After browsing out of the box report, the CFO made a discovery. Girardi picks up the story:

The CFO found a report showing some major inventory issues. If he had opened that report five months before, he would have said, "Forget my original priority, we have bigger fish to fry." Now he says, "I don't know what I don't know." He's totally out of the box today.

Now the CFO tells Girardi:

Let me sit on the driver's seat. Look at my own data. I understand data. This is bad data; this is good data. And let me, the decision maker, I'm paying you - we need you guys to do what I really think is going to be the priority.

Girardi learned his lesson. Let the data breathe - and spark discoveries. That may shift priorities.

Since this client, I always tell my new clients, "Do phase one out of the box. Let's put the few decision makers that are willing to look at their data out of the box together." Usually there's a bunch of things, so they can see their data, and tell us that's okay. Then I ask them, "Do you want to continue with phase two being whatever you told us before, or maybe there was something else that you found out?"

Girardi warns that this approach isn't for the faint of heart.
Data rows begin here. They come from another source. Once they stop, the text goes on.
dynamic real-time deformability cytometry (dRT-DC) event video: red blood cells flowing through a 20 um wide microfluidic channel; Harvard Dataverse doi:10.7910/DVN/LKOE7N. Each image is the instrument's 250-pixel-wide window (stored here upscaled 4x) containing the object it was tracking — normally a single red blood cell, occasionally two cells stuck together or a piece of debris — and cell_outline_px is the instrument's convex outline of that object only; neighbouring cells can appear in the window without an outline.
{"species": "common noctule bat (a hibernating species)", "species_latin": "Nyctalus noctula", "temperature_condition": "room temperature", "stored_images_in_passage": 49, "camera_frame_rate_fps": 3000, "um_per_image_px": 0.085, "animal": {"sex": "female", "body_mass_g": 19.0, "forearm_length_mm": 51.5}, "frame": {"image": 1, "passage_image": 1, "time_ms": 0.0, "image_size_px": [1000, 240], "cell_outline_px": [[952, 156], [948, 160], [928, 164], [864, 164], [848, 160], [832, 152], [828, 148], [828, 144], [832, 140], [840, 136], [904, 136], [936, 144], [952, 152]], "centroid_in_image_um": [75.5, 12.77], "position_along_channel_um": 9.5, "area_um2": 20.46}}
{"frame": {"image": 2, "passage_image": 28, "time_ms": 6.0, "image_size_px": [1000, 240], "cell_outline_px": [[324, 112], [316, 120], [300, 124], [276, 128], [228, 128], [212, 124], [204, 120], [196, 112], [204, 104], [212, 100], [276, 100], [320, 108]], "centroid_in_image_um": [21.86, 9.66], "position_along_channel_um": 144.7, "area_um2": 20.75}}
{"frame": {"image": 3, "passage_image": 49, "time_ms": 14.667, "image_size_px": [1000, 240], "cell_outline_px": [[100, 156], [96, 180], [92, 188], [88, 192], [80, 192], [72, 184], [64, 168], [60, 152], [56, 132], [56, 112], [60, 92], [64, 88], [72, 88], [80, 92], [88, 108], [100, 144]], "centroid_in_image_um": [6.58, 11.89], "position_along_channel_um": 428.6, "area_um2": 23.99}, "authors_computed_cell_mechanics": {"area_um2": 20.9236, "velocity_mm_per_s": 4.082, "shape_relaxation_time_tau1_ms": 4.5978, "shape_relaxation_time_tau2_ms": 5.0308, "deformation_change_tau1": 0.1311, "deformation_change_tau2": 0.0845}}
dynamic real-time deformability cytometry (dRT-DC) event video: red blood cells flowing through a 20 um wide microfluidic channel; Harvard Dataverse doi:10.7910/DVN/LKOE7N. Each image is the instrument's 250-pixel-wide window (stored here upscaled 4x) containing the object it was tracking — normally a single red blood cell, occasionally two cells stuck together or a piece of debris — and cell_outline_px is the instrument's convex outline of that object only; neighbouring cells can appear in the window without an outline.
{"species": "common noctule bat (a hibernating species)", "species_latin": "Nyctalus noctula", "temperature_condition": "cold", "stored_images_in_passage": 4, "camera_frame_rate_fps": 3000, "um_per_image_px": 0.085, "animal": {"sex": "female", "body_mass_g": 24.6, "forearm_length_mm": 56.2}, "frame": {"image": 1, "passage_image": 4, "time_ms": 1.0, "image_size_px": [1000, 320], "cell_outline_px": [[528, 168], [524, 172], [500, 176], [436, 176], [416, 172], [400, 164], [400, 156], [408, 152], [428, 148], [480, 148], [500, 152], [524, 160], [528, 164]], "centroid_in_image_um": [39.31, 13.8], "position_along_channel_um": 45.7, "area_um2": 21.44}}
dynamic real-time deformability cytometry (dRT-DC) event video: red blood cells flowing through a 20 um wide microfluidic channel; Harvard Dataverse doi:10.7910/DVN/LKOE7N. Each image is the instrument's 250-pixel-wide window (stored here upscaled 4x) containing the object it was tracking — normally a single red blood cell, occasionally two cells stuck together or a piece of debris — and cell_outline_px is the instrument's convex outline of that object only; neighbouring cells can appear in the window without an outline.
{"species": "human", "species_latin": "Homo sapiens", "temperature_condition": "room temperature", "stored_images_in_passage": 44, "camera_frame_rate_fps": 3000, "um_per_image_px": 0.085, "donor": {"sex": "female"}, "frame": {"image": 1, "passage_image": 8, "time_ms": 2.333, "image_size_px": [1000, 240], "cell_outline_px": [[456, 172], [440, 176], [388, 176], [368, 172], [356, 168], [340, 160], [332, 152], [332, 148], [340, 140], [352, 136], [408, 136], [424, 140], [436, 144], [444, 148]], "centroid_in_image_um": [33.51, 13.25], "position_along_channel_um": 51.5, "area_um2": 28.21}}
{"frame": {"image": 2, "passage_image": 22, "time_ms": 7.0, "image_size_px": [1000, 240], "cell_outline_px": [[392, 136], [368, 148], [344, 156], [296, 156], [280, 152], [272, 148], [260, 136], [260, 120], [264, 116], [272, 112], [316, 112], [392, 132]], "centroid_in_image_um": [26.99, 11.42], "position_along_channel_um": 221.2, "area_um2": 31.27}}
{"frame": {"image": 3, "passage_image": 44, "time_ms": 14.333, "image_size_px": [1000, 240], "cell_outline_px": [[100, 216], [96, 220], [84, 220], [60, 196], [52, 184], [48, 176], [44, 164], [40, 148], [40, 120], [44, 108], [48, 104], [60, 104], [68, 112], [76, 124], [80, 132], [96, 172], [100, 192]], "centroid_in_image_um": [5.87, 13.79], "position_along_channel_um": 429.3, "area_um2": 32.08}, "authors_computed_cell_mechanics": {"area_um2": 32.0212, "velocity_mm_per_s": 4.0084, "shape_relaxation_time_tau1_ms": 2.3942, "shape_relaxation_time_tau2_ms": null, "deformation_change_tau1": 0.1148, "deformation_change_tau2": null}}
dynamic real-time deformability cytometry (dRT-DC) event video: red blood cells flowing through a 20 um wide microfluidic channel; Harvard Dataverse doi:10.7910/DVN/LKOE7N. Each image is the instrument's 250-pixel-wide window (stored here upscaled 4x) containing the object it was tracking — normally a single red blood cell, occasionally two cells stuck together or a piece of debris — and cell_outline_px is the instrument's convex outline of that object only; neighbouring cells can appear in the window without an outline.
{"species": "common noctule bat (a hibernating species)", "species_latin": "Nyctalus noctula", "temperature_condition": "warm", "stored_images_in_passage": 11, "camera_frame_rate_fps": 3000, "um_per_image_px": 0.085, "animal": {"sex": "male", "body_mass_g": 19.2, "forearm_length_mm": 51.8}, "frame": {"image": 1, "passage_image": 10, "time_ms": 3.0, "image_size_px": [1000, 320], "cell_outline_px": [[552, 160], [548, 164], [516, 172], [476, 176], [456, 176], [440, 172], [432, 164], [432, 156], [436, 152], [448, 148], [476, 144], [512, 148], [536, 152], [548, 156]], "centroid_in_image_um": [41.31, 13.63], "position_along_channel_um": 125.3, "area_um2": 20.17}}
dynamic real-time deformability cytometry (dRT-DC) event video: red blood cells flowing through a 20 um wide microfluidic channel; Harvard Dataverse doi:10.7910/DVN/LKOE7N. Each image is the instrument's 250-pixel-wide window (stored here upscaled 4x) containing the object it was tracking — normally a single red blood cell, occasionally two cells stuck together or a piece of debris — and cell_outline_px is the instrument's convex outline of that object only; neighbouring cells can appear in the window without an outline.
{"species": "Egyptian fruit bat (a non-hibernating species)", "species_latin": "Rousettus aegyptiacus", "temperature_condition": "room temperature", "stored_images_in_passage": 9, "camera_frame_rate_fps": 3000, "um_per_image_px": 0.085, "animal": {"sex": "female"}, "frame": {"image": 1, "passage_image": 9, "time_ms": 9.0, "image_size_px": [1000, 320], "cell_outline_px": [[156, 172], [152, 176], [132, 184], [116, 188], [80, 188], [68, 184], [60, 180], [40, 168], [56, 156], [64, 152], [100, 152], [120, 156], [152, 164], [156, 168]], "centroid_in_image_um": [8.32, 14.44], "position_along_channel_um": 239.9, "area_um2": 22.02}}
You have to nail data security, integration, and other enterprise-grade concerns. Girardi's been cracking away at this for years. Now he believes he's turned a corner:

You know when you go to sell something but you're like, "It doesn't blow my socks off"? I think now I actually have one of the best financial frameworks out there, so I'm going to be kicking ass, pardon my French. I think it's going to make a big change in my market.

End note: I consider myself at least 50 percent data geek, so I feel comfortable using that term, and do not mean it in anything but an affectionate manner.